Des résidents filmés 24h sur 24, à leur insu ? Cela se passe à la MAS (Maison d'accueil spécialisée) Vercors, en Seine-et-Marne. Le Défenseur des droits s'est saisi de l'affaire et a rendu sa décision. Rappel des faits…
Une maman s'indigne
Madame X porte à la connaissance du Défenseur des droits la mise en place d'un dispositif de vidéosurveillance continue au sein de la maison d'accueil spécialisée dans laquelle réside son fils. Dans les couloirs, les parties communes et jusque dans les chambres… Or aucune famille n'a été jamais avertie de ce dispositif ; aucune n'y a consenti. Pas même la plupart des salariés qui ont, eux aussi, droit au respect de leur vie privée et doivent être informés de la mise en place d'une vidéosurveillance sur leur lieu de travail. D'autant que les images, parfois intimes, projetées dans une salle dédiée sur une mosaïque d'écrans, peuvent être vues par l'ensemble du personnel, en direct ou en différé. D'anciens salariés de la MAS évoquent des « abus de visionnages s'accompagnant de moqueries, notamment au vu des images de scènes intimes ».

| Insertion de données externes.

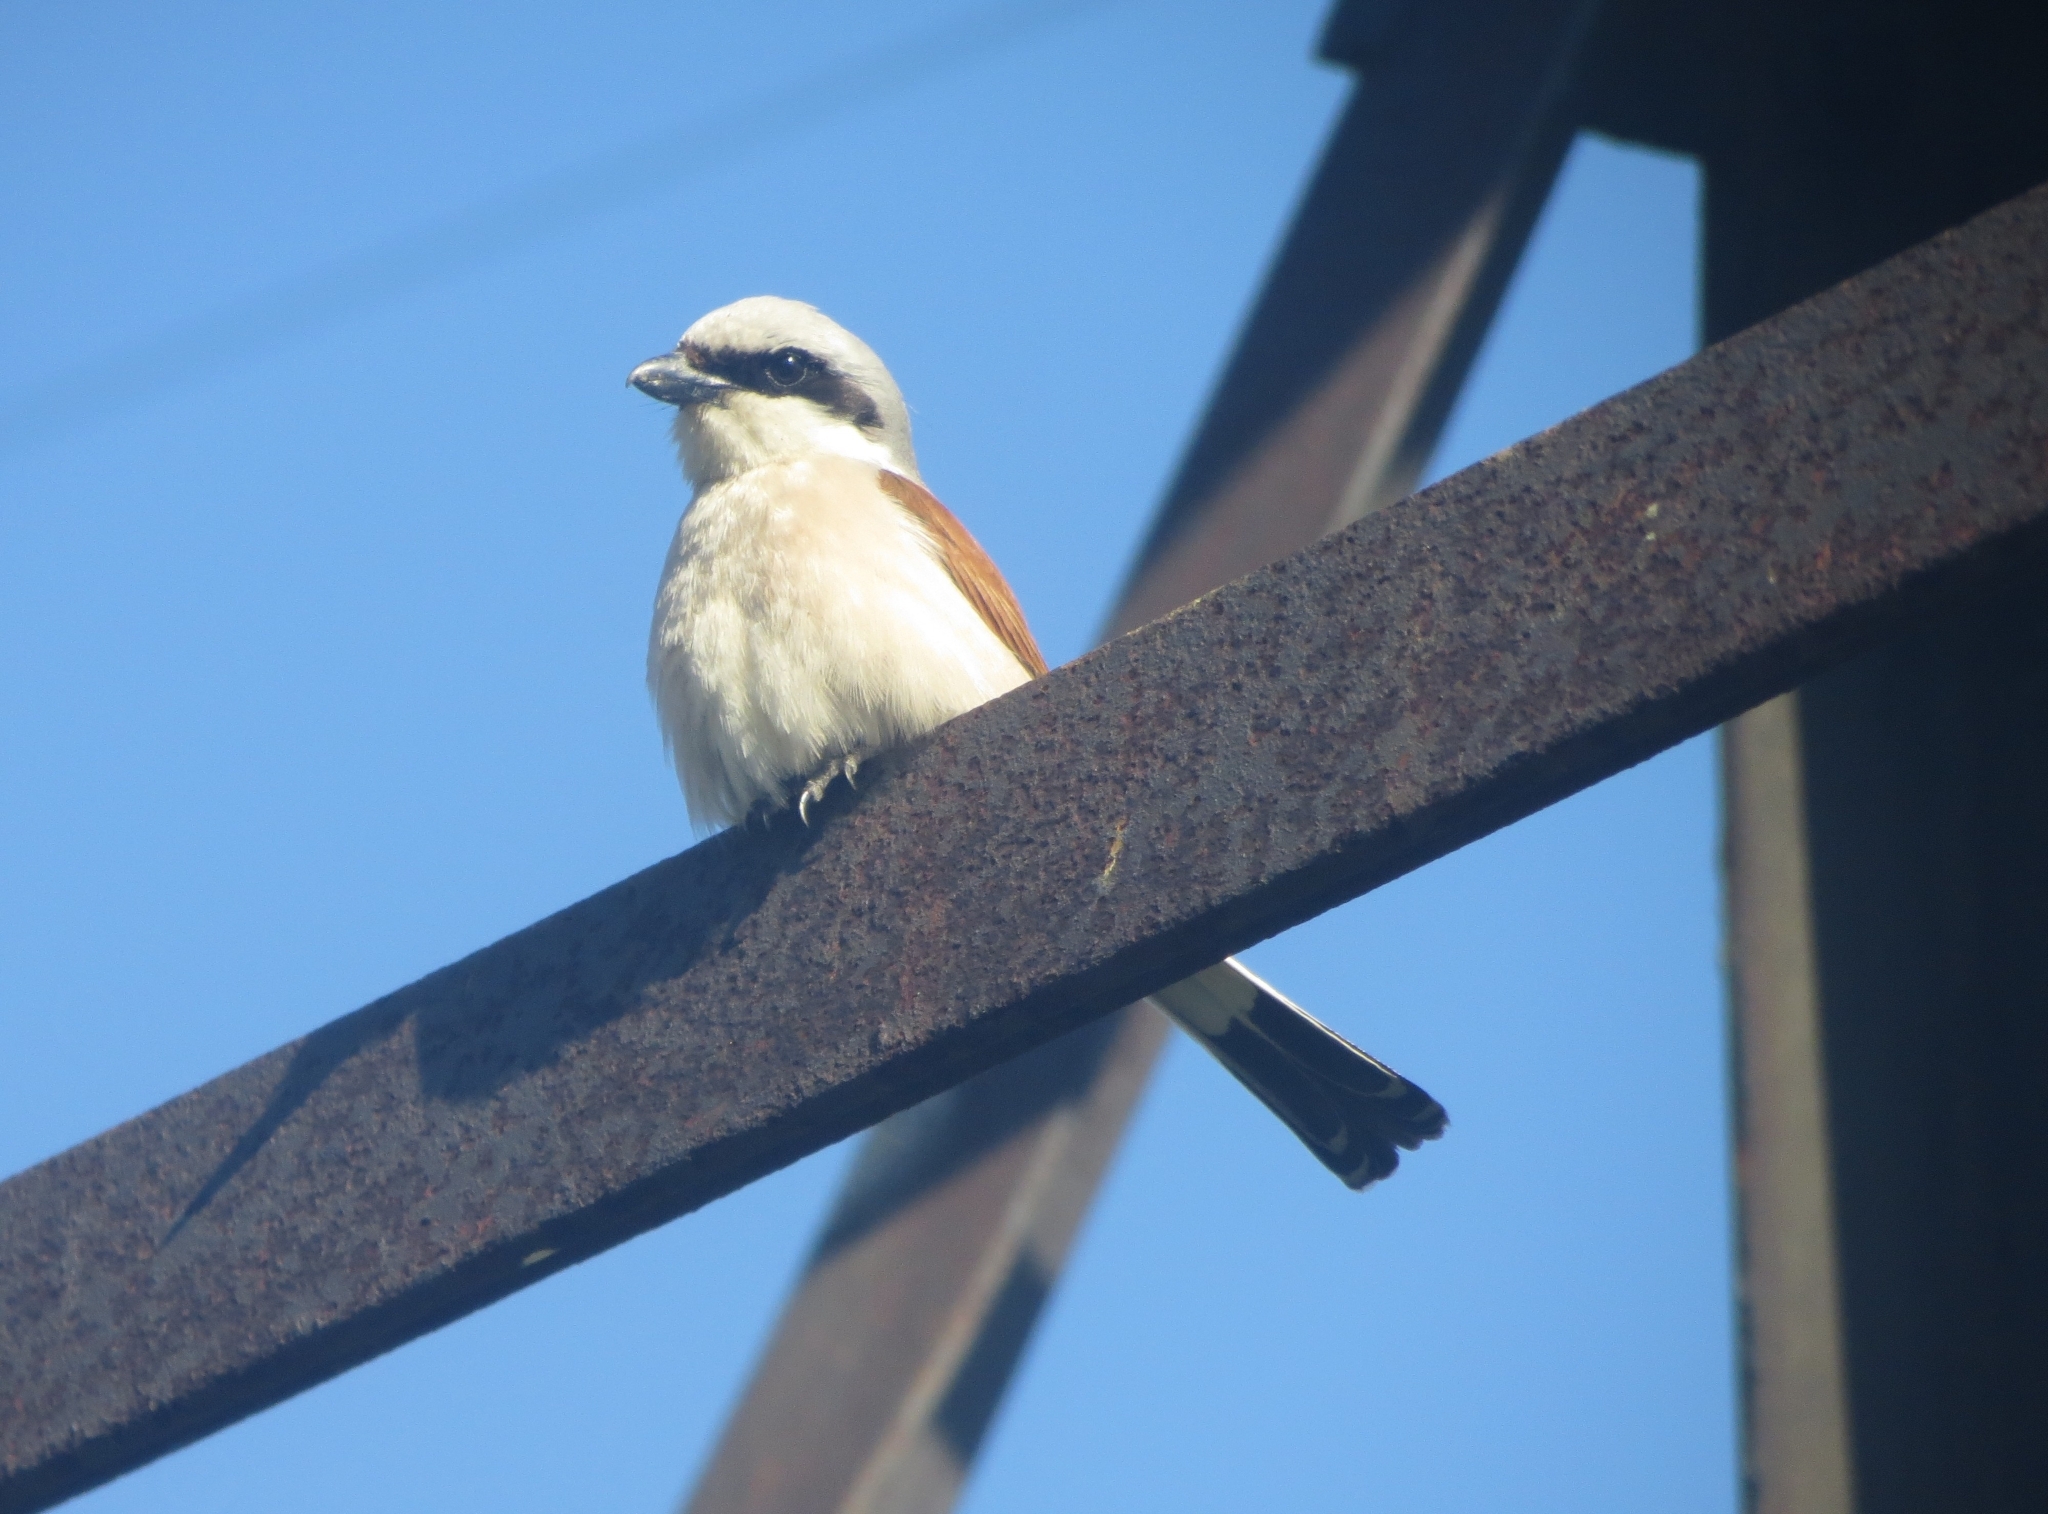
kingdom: Animalia
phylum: Chordata
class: Aves
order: Passeriformes
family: Laniidae
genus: Lanius
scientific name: Lanius collurio
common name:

Pas de réponse, une enquête
Malgré plusieurs relances du DDD, la direction ne réagit pas. Ses services décident donc de dépêcher des enquêteurs en mars 2016. Qui confirment la mise en place totalement illégale de ce dispositif et surtout l'absence de consentement des personnes concernées et de leurs proches. La direction invoque alors des « raisons de sécurité », certains résidents étant sujets à l'épilepsie. Or l'emploi de la vidéo-surveillance en milieu hospitalier, bien que courant, ne concerne généralement que les parties communes des établissements, tels les couloirs, les issues de secours, l'accueil, le quai de livraison, l'entrée principale et les accès aux zones sensibles (maternité et pharmacie par exemple). En revanche, le fait de filmer un patient dans sa chambre pour des raisons de sécurité se heurte aux restrictions légales et n'est pas autorisé sans son consentement. Ainsi, si un tel dispositif peut, à certains égards, trouver sa justification dans cet objectif, il ne saurait, notamment au cours de la journée, se substituer à la surveillance physique exercée par les professionnels de l'établissement.
Un risque pénal
Loïc Ricour, directeur du pôle santé du Défenseur des droits, qualifie cette situation « d'acte délibéré de maltraitance à l'égard de personnes en situation de handicap, et donc particulièrement vulnérables », qui réduit à néant leur droit à l'intimité. Le DDD dit ne jamais avoir été alerté sur des situations similaires. Rappelons que le fait de filmer et d'enregistrer un résident sans son consentement dans sa chambre, considérée comme un lieu privé, est passible d'un an de prison et de 45 000 € d'amende.
Le Défenseur rend sa décision
Face à cette situation inédite, le Défenseur des droits a donc « recommandé » à la direction de l'établissement de cesser ses pratiques illégales, de solliciter les autorisations requises, d'informer les personnes concernées et d'adopter un usage de la vidéosurveillance raisonné et respectueux de la vie privée. Il a également alerté l'Agence régionale de santé (ARS) d'Ile-de-France, la Haute autorité de la santé, la Commission nationale de l'informatique et des libertés (Cnil) et le préfet de Seine-et-Marne. Le DDD en profite pour encourager la Ministre des Affaires sociales et de la Santé à rappeler les exigences légales relatives aux dispositifs de vidéosurveillance dans les établissements sanitaires et médico-sociaux.
Problème résolu ?
La direction de l'établissement a deux mois pour réagir, au risque de ne pas voir son autorisation de fonctionnement reconduite en 2017. Mais Marcel Hérault, président de l'association Sesame Autisme Gestion et Perspectives, qui gère l'établissement incriminé a assuré que « les choses étaient résolues. Ce sont des faits passés et anciens ». M. Hérault a expliqué que c'est l'ancien directeur de l'établissement qui a « installé il y a six ans ces caméras dans les chambres ». « Je lui ai aussitôt demandé de définir un protocole d'utilisation, ce qui n'a pas été fait ». L'homme a été licencié en décembre 2015 remplacé par un directeur par intérim puis par une nouvelle directrice depuis le 6 juin.